Perspektif baru yang jarang terpikirkan sebelumnya. Bisa saja, alih-alih menjadi sekutu, anak justru memperkuat otoritas sang istri. Bayangkan skenario di mana seorang suami dalam posisi terpojok, lalu anak dengan suara lembut tapi tegas berkata, "Iya, Ayah salah."
Pada akhirnya, memiliki anak perempuan bukan tentang mencari sekutu, melainkan tentang belajar mencintai tanpa syarat. Jika istri adalah ujian hidup, maka anak adalah hadiah dari kesabaran itu.
Jika Nietzsche berbicara tentang "kematian Tuhan," maka dalam rumah tangga, ada konsep lain yang sering terjadi: "kematian suami." Ini bukan kematian dalam arti harfiah, melainkan hilangnya otonomi dan kebebasan individu. Seorang suami terkadang bukan lagi entitas independen, melainkan bagian dari sistem yang diatur oleh kompromi dan tanggung jawab.
Namun, justru dalam keterbatasan ini, banyak yang menemukan kebebasan sejati. Seperti seorang pelukis yang hanya memiliki tiga warna di paletnya, tetapi mampu menciptakan lukisan yang indah, atau seorang musisi yang hanya bisa memainkan satu instrumen tetapi tetap menciptakan melodi yang menggugah. Kebebasan dalam keterbatasan bukan berarti menyerah, melainkan menemukan cara untuk beradaptasi dan tetap merasakan makna dalam setiap tantangan. Bebas dari ego yang ingin selalu benar, bebas dari ekspektasi yang tidak realistis, dan bebas untuk mencintai dengan tulus tanpa perlu selalu mencari pembenaran. Seorang suami mungkin kehilangan kebebasan mutlaknya, tetapi ia mendapatkan kebebasan dalam makna yang lebih dalam: kebebasan untuk memilih bertahan dan menemukan kebahagiaan dalam hal-hal kecil.

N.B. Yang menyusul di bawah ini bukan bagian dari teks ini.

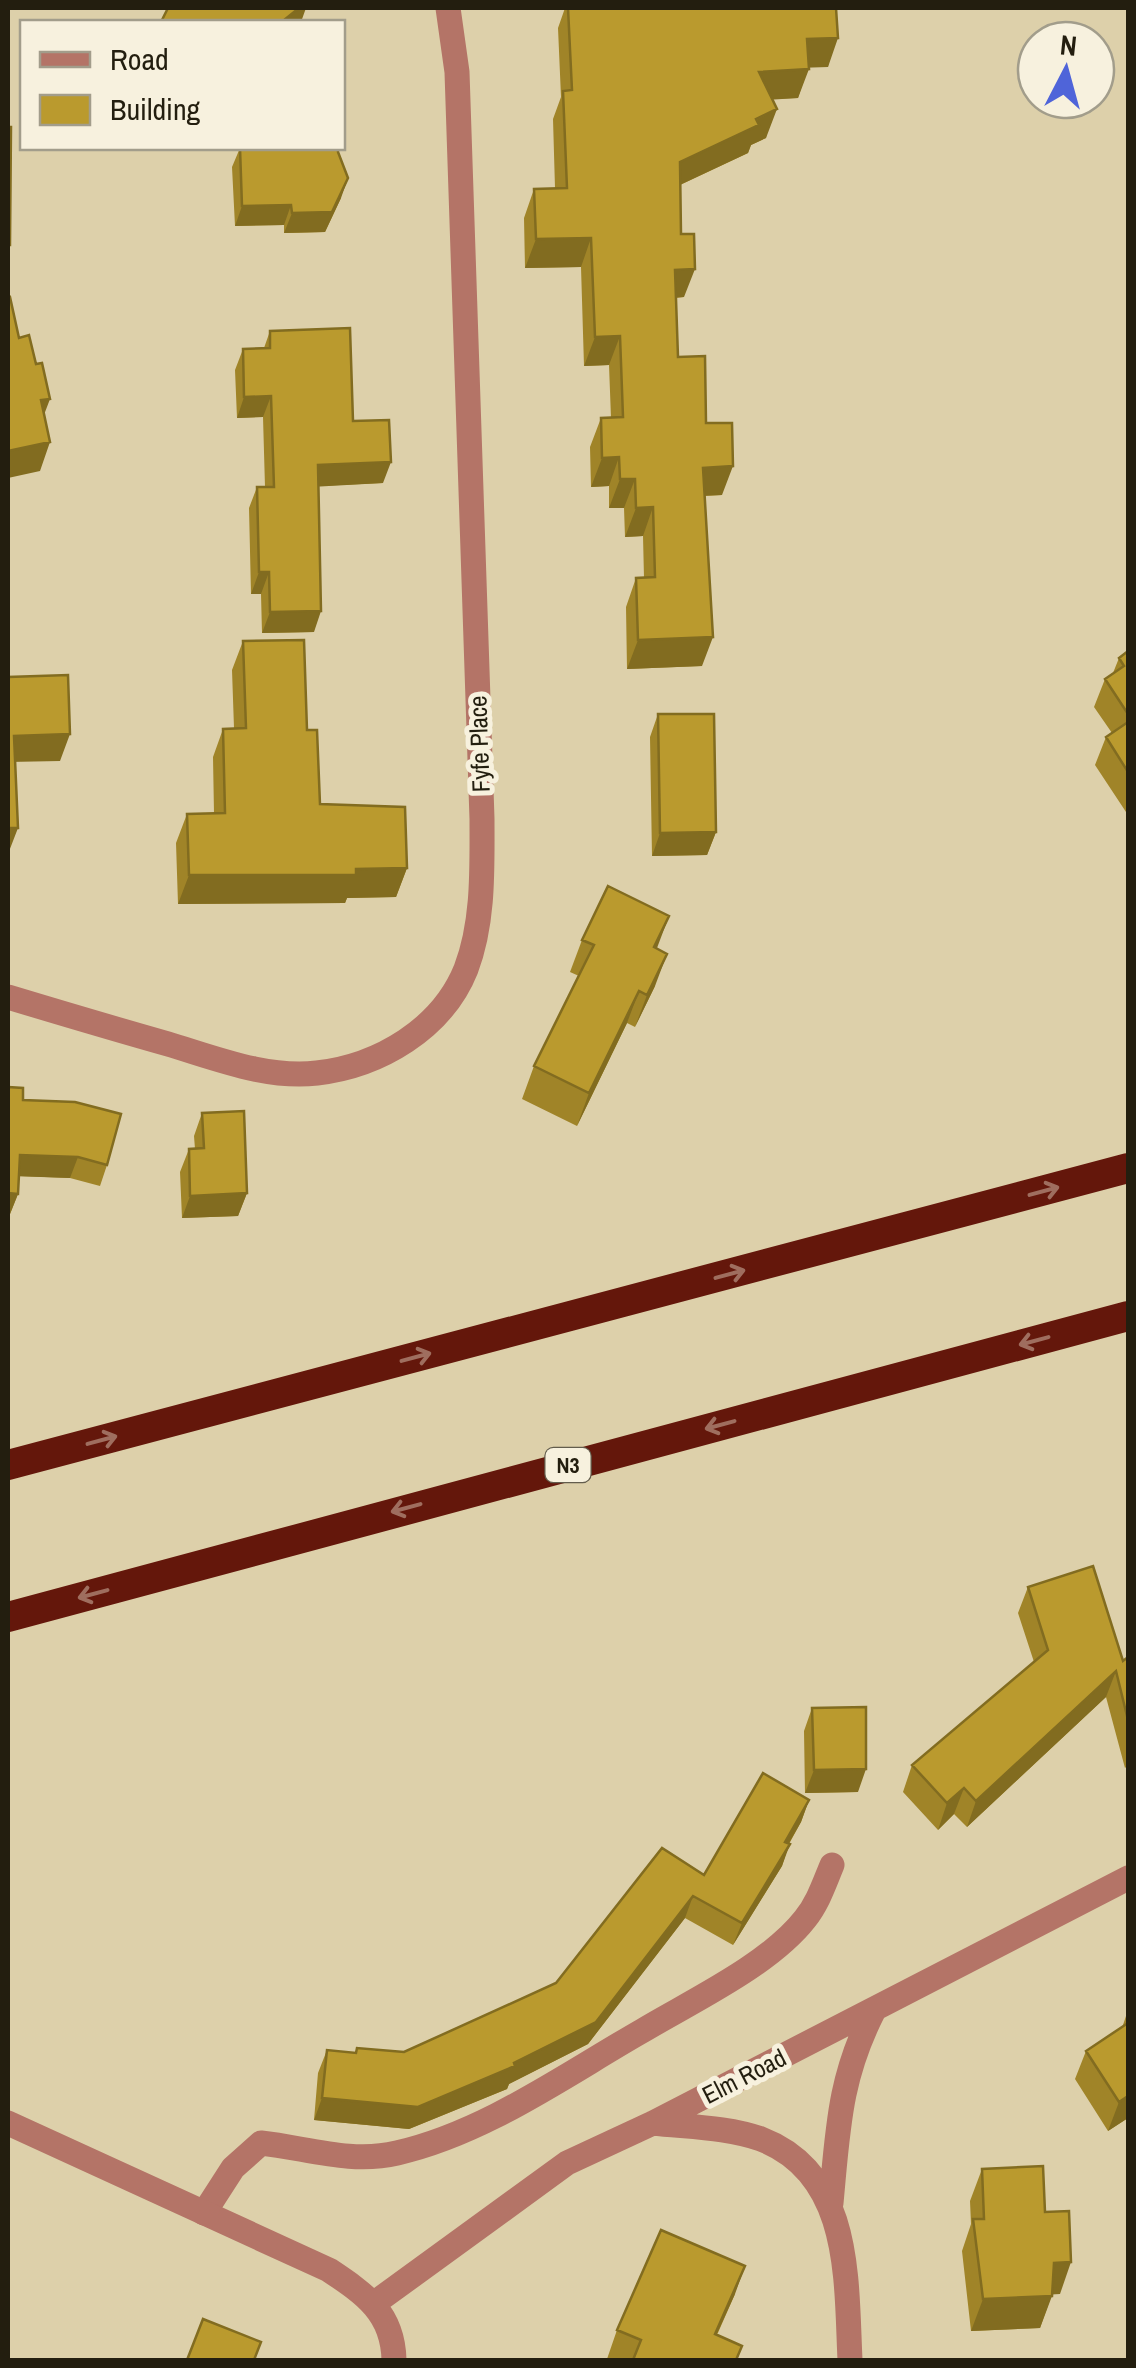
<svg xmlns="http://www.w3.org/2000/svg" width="1136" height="2368" viewBox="0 0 1136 2368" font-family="'Archivo Narrow',sans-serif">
<rect width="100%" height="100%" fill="#ddd0aa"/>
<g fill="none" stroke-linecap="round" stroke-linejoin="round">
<path stroke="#b47467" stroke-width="25" d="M 204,2213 L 233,2168 L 261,2143 C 307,2148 351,2164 397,2153 C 485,2133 565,2075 642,2031 C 692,2001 769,1965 805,1919 C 818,1903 824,1884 832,1865"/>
<path stroke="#b47467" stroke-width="25" d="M 8,997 C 61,1013 115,1029 168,1044 C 215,1058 267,1079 317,1073 C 379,1066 442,1029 466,969 C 484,922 482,868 482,819 L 457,72 L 448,8
M 8,2123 L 329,2270 C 365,2294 393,2313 394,2360
M 653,2123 C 688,2127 728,2127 761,2139 C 852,2174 846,2279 850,2360
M 831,2203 C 838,2129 839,2078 874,2010
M 376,2302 L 567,2163 L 653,2123 L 1128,1878"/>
<path stroke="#64170b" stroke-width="30" d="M 8,1465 L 1128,1168
M 8,1617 L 1128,1316"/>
</g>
<path fill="#a08428" d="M 565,8 L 836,8 L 828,67 L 808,67 L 798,98 L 772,99 L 766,138 L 751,145 L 748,153 L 680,185 L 684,297 L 676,298 L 678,357 L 706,423 L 722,495 L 705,496 L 702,666 L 627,669 L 626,607 L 636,578 L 644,578 L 643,536 L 625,537 L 624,508 L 609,508 L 609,486 L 591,487 L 590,447 L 601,418 L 611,418 L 609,365 L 584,366 L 581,267 L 525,268 L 524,218 L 534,189 L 555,188 L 553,119 L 561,97 L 558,28 Z
M 240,148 L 341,198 L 325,232 L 284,233 L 284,225 L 235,226 L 232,167 Z
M 270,331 L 353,421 L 383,483 L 319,486 L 314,632 L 262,633 L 261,594 L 251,594 L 249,508 L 257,487 L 265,487 L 263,417 L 237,418 L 235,370 L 243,349 L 264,348 Z
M 243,641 L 307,730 L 320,804 L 407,868 L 396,897 L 347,898 L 345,903 L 178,904 L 176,843 L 187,814 L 214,813 L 213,757 L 223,729 L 234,728 L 232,670 Z
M 1128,651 L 1128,811 L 1126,812 L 1095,765 L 1106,737 L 1112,733 L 1094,707 L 1105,679 L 1113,673 L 1119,658 Z
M 658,714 L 716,832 L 707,855 L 652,856 L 650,737 Z
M 582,940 L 657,949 L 655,986 L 635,1027 L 627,1023 L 577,1126 L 522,1099 L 534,1066 L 579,976 L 570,972 Z
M 8,1087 L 107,1165 L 100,1186 L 70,1178 L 19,1176 L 18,1194 L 10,1214 L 8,1214 Z
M 202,1113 L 247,1193 L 238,1216 L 182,1218 L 180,1172 L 189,1149 L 195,1149 L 194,1136 Z
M 1028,1587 L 1123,1661 L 1128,1657 L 1128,1765 L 1125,1768 L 1106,1697 L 967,1827 L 954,1814 L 938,1830 L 903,1792 L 912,1765 L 1034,1662 L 1018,1613 Z
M 812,1708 L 858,1792 L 805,1793 L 804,1731 Z
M 809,1800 L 801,1822 L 789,1844 L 782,1866 L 733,1945 L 685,1918 L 588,2044 L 509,2084 L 507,2089 L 409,2129 L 314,2120 L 318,2073 L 327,2050 L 355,2053 L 357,2048 L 404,2052 L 556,1983 Z
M 1128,2015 L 1128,2118 L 1108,2131 L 1075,2079 L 1086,2051 L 1122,2028 L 1126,2016 Z
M 982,2169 L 1045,2212 L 1060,2294 L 1052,2294 L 1040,2328 L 971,2331 L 962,2251 L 971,2224 L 970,2201 Z
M 735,2294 L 717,2335 L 742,2346 L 737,2360 L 611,2360 L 607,2359 L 617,2330 Z"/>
<path fill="#826c20" d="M 299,8 L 306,8 L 301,22 L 283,22 L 284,20 Z
M 838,38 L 828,67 L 797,68 L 807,39 Z
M 809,69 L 798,98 L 748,101 L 759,72 Z
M 777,109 L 766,138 L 751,145 L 748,153 L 669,190 L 680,162 Z
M 348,178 L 341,198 L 325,232 L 284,233 L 292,213 Z
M 291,205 L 284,225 L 235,226 L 242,206 Z
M 591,238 L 581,267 L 525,268 L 536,239 Z
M 695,269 L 684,297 L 665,298 L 675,270 Z
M 620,336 L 609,365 L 584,366 L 595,337 Z
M 271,396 L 263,417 L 237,418 L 244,397 Z
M 50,399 L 39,428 L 41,400 Z
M 50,442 L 40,471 L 8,478 L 8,451 Z
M 619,457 L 609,486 L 591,487 L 602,458 Z
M 391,462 L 383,483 L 311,487 L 318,465 Z
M 733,466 L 722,495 L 693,496 L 703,468 Z
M 620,479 L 635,479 L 624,508 L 609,508 Z
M 653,507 L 643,536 L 625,537 L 636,508 Z
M 259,572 L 269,572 L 261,594 L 251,594 Z
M 321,611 L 314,632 L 262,633 L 270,612 Z
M 713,637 L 702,666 L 627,669 L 638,640 Z
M 70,734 L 60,761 L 8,762 L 14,736 Z
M 8,828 L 18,828 L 8,854 Z
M 716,832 L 707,855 L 652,856 L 660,833 Z
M 407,868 L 396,897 L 347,898 L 345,903 L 178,904 L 189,875 Z
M 669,916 L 657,948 L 654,947 Z
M 667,954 L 655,986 L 635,1027 L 647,995 Z
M 639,991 L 627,1023 L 577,1126 L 589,1093 Z
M 20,1155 L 78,1157 L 70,1178 L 12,1176 Z
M 8,1193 L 18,1194 L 10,1214 L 8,1214 Z
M 247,1193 L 238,1216 L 182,1218 L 190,1196 Z
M 1116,1671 L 1106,1697 L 967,1827 L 976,1801 Z
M 866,1769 L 858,1792 L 805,1793 L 814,1770 Z
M 964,1788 L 954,1814 L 938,1830 L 947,1803 Z
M 809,1800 L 801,1822 L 777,1864 L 785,1842 Z
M 790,1844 L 782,1866 L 733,1945 L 742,1923 Z
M 693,1896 L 685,1918 L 588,2044 L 509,2084 L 507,2089 L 409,2129 L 314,2120 L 322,2098 L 514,2063 Z
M 1128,2096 L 1128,2118 L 1108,2131 L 1119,2102 Z
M 1071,2262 L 1060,2294 L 1042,2295 L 1054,2263 Z
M 745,2266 L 735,2294 L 705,2360 L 715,2334 Z
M 1052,2296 L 1040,2328 L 971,2331 L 983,2299 Z"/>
<path fill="#ba9a2e" stroke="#826c20" stroke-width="2.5" d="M 168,8 L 299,8 L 284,20 L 283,22 L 161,22 Z
M 568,8 L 836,8 L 838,38 L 807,39 L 809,69 L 759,72 L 777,109 L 756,119 L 759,125 L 680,162 L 681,234 L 694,234 L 695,269 L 675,270 L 678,357 L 705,356 L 706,423 L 732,423 L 733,466 L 703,468 L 713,637 L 638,640 L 636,578 L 655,577 L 653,507 L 636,508 L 635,479 L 620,479 L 619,457 L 602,458 L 601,418 L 623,417 L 620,336 L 595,337 L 591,238 L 536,239 L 534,189 L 567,188 L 563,91 L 572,90 Z
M 8,127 L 11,127 L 10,245 L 8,245 Z
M 240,148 L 338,148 L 338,152 L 348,178 L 332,212 L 292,213 L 291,205 L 242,206 Z
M 10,297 L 19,338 L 29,335 L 36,364 L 42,363 L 50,399 L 41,400 L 50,442 L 8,451 L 8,298 Z
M 350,328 L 353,421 L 389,420 L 391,462 L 318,465 L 321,611 L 270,612 L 269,572 L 259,572 L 257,487 L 274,487 L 271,396 L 244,397 L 243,349 L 270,348 L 270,331 Z
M 304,640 L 307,730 L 317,730 L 320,804 L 405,807 L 407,868 L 356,869 L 356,875 L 189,875 L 187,814 L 225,813 L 223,729 L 246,728 L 243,641 Z
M 1128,651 L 1128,714 L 1105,679 L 1124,666 L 1119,658 Z
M 68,675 L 70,734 L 14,736 L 18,828 L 8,828 L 8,677 Z
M 658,714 L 714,714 L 716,832 L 660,833 Z
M 1128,722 L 1128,772 L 1106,737 Z
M 608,886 L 669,916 L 654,947 L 667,954 L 647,995 L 639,991 L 589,1093 L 534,1066 L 594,945 L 582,940 Z
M 8,1087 L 23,1088 L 23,1100 L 75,1102 L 121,1114 L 107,1165 L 78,1157 L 20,1155 L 18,1194 L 8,1193 Z
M 244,1111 L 247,1193 L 190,1196 L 189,1149 L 204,1148 L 202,1113 Z
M 1093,1566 L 1123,1661 L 1128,1657 L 1128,1720 L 1116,1671 L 976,1801 L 964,1788 L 947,1803 L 912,1765 L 1048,1650 L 1028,1587 Z
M 866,1707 L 866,1769 L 814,1770 L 812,1708 Z
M 763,1773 L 809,1800 L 785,1842 L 790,1844 L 742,1923 L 693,1896 L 596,2022 L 514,2063 L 515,2066 L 418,2107 L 322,2098 L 327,2050 L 356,2053 L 357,2048 L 404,2052 L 556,1983 L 662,1848 L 704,1875 Z
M 1128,2023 L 1128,2096 L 1119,2102 L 1086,2051 Z
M 1043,2166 L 1045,2212 L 1069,2211 L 1071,2262 L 1054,2263 L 1052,2296 L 983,2299 L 973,2219 L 984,2219 L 982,2169 Z
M 661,2230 L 745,2266 L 715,2334 L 742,2346 L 736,2360 L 633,2360 L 641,2340 L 617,2330 Z
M 203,2319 L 261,2342 L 254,2360 L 187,2360 Z"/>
<defs><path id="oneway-shaft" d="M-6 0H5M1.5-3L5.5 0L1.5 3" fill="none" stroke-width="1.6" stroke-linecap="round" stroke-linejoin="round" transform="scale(2.5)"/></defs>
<g stroke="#9f6e5f">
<use href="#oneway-shaft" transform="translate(1044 1191) rotate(-15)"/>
<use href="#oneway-shaft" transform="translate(730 1274) rotate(-15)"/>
<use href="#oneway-shaft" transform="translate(1034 1341) rotate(165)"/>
<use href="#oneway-shaft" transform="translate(416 1357) rotate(-15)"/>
<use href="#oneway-shaft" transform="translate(720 1425) rotate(165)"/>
<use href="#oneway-shaft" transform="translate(102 1440) rotate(-15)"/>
<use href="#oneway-shaft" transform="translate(406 1508) rotate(165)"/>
<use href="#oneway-shaft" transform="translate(93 1594) rotate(165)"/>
</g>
<g text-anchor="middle" stroke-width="10" stroke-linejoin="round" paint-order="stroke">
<rect fill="#f7f1de" stroke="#635d4d" stroke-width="2.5" x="545.5" y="1448" width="45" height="34" rx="8"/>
<g font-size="22" font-weight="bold" fill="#231e0f">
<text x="568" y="1473">N3</text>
</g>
<g font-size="25" fill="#231e0f" stroke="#f7f1de">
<text transform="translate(479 744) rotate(-92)" y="9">Fyfe Place</text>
<text transform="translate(744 2076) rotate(-27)" y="9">Elm Road</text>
</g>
</g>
<rect width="1136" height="2368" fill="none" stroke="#231e0f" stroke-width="20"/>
<rect x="20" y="20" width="325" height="130" fill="#f7f1de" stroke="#a29d8b" stroke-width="2.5"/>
<rect x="40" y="52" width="50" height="15" fill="#b47467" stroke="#a29d8b" stroke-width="2.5"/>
<text x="110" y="70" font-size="30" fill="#231e0f">Road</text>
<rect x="40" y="95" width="50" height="30" fill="#ba9a2e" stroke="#a29d8b" stroke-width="2.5"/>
<text x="110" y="120" font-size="30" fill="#231e0f">Building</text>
<g transform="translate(1066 70) rotate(6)"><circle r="48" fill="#f7f1de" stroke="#a29d8b" stroke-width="2.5"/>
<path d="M0-8L18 38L0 25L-18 38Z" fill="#4f64d9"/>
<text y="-15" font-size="28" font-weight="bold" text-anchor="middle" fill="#231e0f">N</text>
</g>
</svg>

Pada akhirnya, hidup ini memang tragikomedi. Dalam ketidakpastian yang melekat pada pernikahan, ada kebebasan eksistensial yang justru ditemukan bukan dalam kendali mutlak, tetapi dalam keberanian menerima absurditas dan tetap memilih untuk menciptakan makna. Seorang suami mungkin tidak pernah benar-benar tahu apakah keputusannya akan diterima dengan baik atau justru menimbulkan konflik baru. Namun, di sinilah letak esensinya: seperti seorang eksistensialis yang harus menerima absurditas dunia dan tetap bertindak, seorang suami juga harus menerima bahwa pernikahan adalah ruang tanpa kepastian mutlak, tetapi tetap dipenuhi kemungkinan untuk menciptakan kebahagiaan bersama. Ada momen-momen frustrasi yang membuat ingin menyerah, tetapi juga ada kebahagiaan kecil yang muncul tanpa diduga. Mungkin inilah alasan banyak yang tetap bertahan: karena di balik semua kekacauan ini, ada makna yang hanya bisa ditemukan oleh mereka yang cukup sabar untuk mencarinya.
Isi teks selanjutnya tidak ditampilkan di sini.